I wish it were otherwise. This is how the jackholes of the world gain purchase, knowing their tolerance for a fight is higher than most people’s.

· He’ll find a way to do it again, if not to you, then to someone else. Don’t tie management’s hands. Allow them to talk to him, but not before you make sure they tell you exactly what they will do to protect you from retaliation.

· Your day in tears probably means there will be fewer the next time you have to call someone out. Thank you for being brave. That was not easy to do.

Dear Carolyn: “James” and I were friends for years before we dated, then our feelings got the best of us. We were together about eight months, then James abruptly broke up with me.
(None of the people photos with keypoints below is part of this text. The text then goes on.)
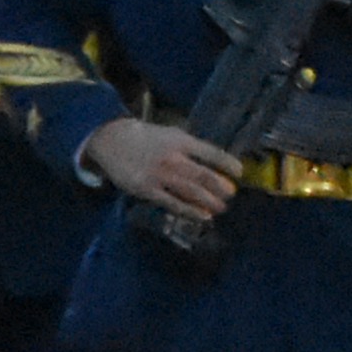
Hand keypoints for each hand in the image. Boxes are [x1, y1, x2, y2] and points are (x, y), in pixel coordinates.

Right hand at [83, 119, 239, 222]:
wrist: (112, 140)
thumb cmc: (146, 138)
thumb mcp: (171, 134)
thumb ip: (191, 147)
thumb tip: (216, 162)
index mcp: (180, 141)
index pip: (210, 152)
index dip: (227, 163)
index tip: (240, 172)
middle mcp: (172, 158)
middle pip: (202, 175)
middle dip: (220, 186)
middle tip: (231, 194)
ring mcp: (159, 175)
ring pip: (190, 192)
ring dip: (209, 201)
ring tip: (221, 208)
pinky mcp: (147, 190)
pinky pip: (172, 204)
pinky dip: (190, 211)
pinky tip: (202, 216)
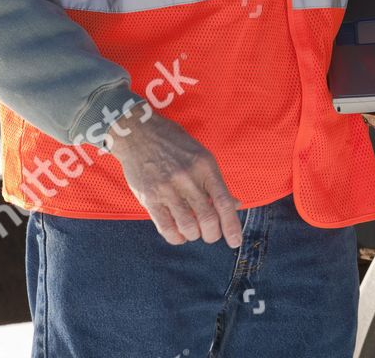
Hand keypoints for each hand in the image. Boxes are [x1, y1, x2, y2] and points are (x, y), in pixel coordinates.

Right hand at [107, 110, 242, 247]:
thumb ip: (215, 181)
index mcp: (205, 166)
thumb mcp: (201, 155)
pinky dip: (176, 237)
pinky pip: (166, 228)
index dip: (232, 226)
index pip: (224, 202)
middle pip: (207, 219)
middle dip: (212, 234)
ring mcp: (167, 189)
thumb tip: (235, 204)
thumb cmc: (174, 144)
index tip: (236, 241)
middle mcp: (188, 178)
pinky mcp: (149, 198)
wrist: (138, 134)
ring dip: (194, 235)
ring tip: (193, 230)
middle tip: (211, 234)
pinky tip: (178, 233)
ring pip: (188, 227)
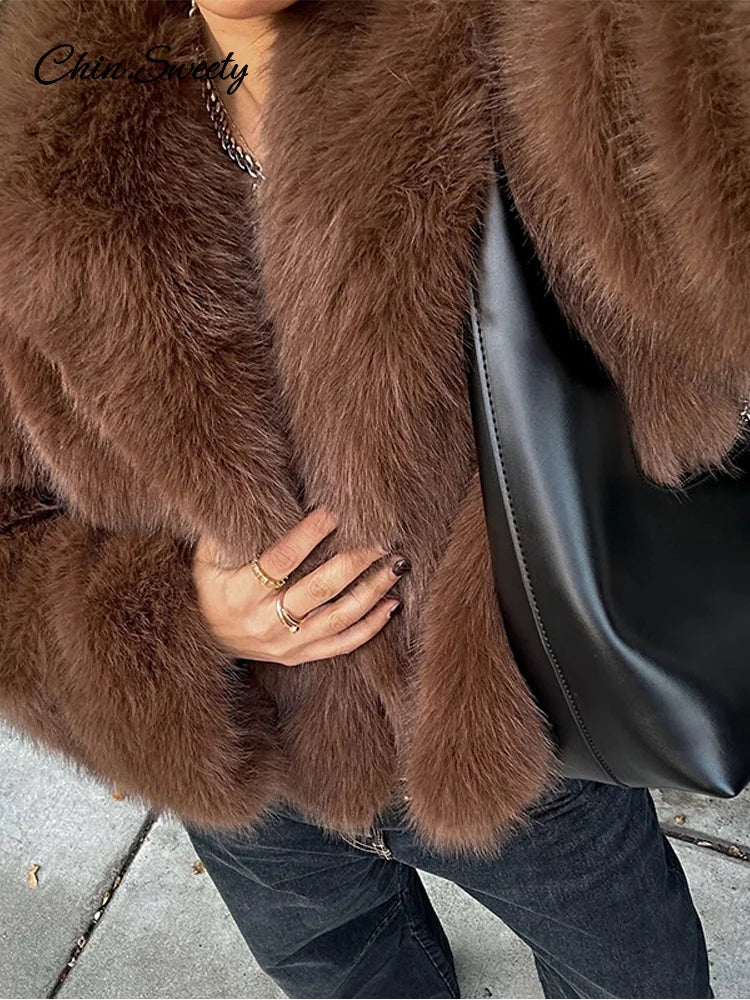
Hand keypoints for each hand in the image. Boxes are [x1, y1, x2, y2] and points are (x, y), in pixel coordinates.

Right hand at [192, 508, 408, 664]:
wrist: (204, 638)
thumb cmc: (209, 587)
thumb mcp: (206, 558)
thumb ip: (229, 532)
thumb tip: (256, 495)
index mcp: (240, 593)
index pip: (281, 561)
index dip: (308, 535)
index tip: (333, 512)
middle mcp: (265, 621)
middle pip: (320, 589)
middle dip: (354, 561)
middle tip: (380, 538)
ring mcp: (286, 643)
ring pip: (339, 617)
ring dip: (372, 590)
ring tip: (395, 565)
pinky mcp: (299, 656)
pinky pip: (343, 645)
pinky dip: (371, 626)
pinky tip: (392, 603)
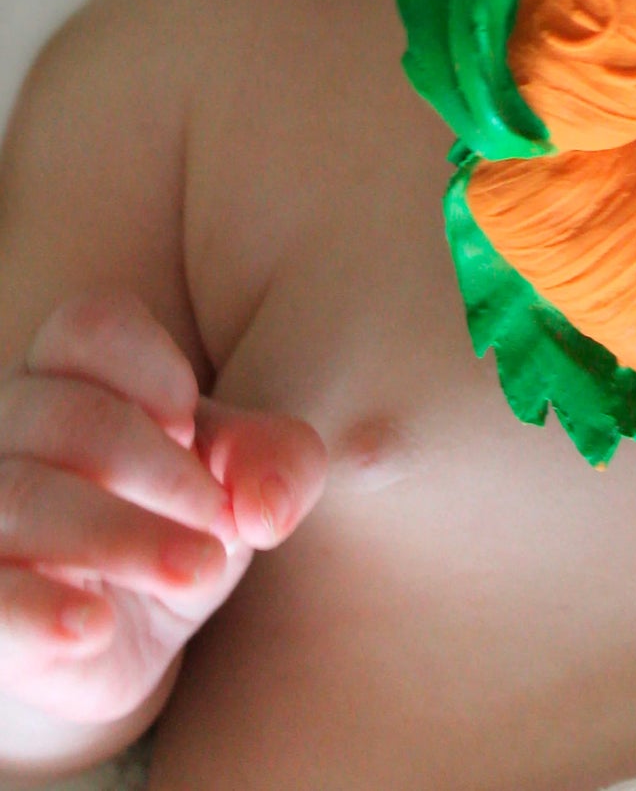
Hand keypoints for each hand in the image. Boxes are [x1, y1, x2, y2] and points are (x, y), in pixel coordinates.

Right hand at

In what was probably TMI, he explained that he is not as physically attracted to me as he would like to be.

Ugh, it was right that we broke up. But now we are friends again, and I can tell he is trying his best, but all I can think of is how he thinks I’m not good enough for him — but apparently would be for someone else, the kind of person I could successfully land, I guess. How can I be friends with someone who feels this way?

Friends With an Ex: Ugh is right.

You don’t have to stay friends. Ta-da. Unless you still want to.

You also don’t need to assign values to attractiveness. It’s not objective, one to 10, and you’re now everyone’s six. It’s its own subjective, chemical thing, and it develops or it doesn’t. So it wasn’t there for James. So be it. That doesn’t mean your attractiveness won’t go to 11 for someone else.